PM2.5 — particulate matter under 2.5 microns — is the indoor pollutant with the most variable readings and the most consequential effects. Here is how to read what your monitor is telling you.
The WHO 2021 reference levels.
- Annual mean: below 5 µg/m³.
- 24-hour mean: below 15 µg/m³.
These are stricter than most national air quality regulations and reflect updated evidence on long-term health effects.
Indoor reference bands.
- Below 12 µg/m³. Clean indoor air, often cleaner than outdoor (particularly in busy urban areas).
- 12–35 µg/m³. Elevated. Common during low-intensity cooking, candles, or winter evenings with windows shut.
- 35–150 µg/m³. High. A clear cooking event, often peaking and falling over 30–60 minutes.
- 150–500 µg/m³. Very high. Aggressive frying or poorly-extracted gas cooking.
- Above 500 µg/m³. Acute. Open windows, switch off the hob, or leave the room.
Reading the curve, not just the value.
A single PM2.5 number is less useful than the shape of the curve over 24 hours. Watch for:
- The morning peak. Toaster, hob, candle?
- The evening surge. Dinner cooking and how long the kitchen takes to clear.
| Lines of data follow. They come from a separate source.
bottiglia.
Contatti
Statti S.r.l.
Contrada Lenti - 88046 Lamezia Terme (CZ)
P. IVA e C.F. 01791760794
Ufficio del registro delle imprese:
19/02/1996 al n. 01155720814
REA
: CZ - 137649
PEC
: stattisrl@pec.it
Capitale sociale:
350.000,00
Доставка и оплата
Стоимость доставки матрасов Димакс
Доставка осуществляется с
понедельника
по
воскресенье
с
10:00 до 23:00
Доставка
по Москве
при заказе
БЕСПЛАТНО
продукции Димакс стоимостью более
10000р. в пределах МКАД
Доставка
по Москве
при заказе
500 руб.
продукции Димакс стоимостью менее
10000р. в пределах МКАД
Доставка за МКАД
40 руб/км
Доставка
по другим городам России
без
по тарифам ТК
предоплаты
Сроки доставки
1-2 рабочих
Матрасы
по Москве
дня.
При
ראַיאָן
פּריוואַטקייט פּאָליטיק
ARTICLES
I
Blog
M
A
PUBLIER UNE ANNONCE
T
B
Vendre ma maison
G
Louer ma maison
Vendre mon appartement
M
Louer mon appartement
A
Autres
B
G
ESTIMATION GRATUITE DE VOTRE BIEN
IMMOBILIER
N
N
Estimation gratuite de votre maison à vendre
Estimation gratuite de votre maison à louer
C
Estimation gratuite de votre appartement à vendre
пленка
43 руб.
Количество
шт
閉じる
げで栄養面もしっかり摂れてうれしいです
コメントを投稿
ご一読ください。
- The overnight floor. What baseline does the room return to?
- The seasonal pattern. Winter PM2.5 is consistently higher than summer in most UK homes.
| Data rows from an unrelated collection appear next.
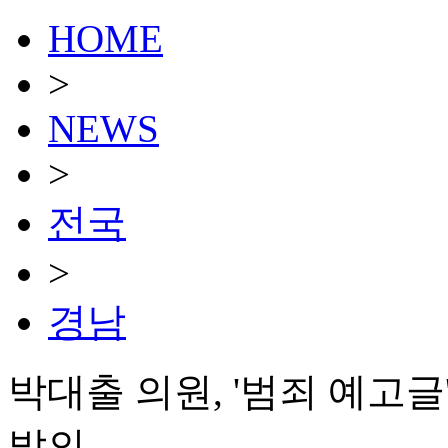
HOME
>
NEWS
>
전국
>
경남
박대출 의원, '범죄 예고
발의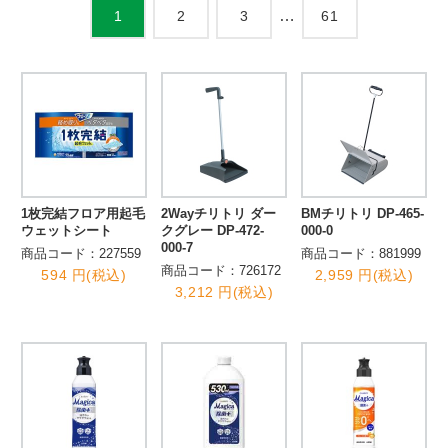
…
2
3
61
1
1枚完結フロア用起毛
2Wayチリトリ ダー
BMチリトリ DP-465-
ウェットシート
クグレー DP-472-
000-0
000-7
商品コード：227559
商品コード：881999
商品コード：726172
594 円(税込)
2,959 円(税込)
3,212 円(税込)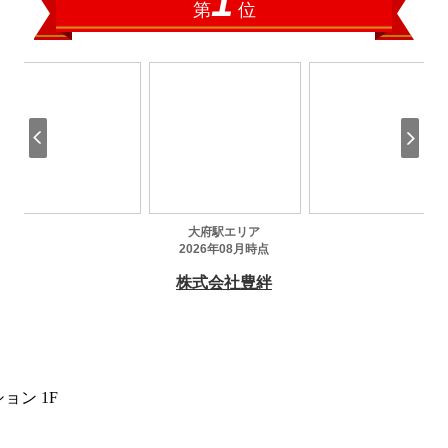
ョン 1F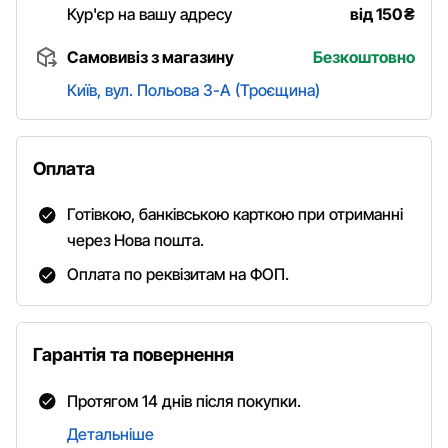
Кур'єр на вашу адресу
від 150
₴
Самовивіз з магазину
Безкоштовно
Київ, вул. Польова 3-А (Троєщина)
Оплата
Готівкою, банківською карткою при отриманні
через Нова пошта.
Оплата по реквізитам на ФОП.
Гарантія та повернення
Протягом 14 днів після покупки.
Детальніше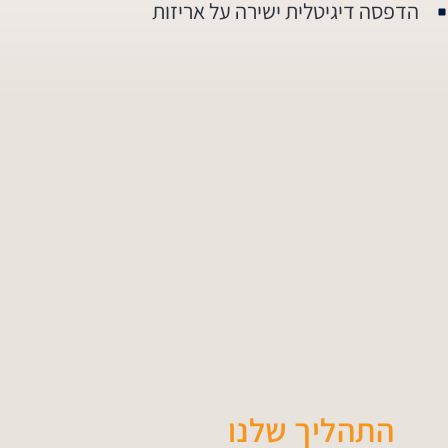
הדפסה דיגיטלית ישירה על אריזות
התהליך שלנו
The kitchen-extractor test.
Run the extractor hood from before you start cooking until 10 minutes after. Watch the PM2.5 peak. If the dashboard shows a 200+ µg/m³ peak that takes more than 30 minutes to clear with the extractor running, the extractor either has a clogged filter, recirculates rather than vents outside, or is underpowered for the kitchen.
When PM2.5 is not cooking.
Outdoor pollution events (Saharan dust, urban smog, bonfires) raise indoor PM2.5 over 4–8 hours depending on how leaky the building is. The signature is a slow rise everywhere in the home (not just the kitchen), correlated with the outdoor air quality forecast for your area.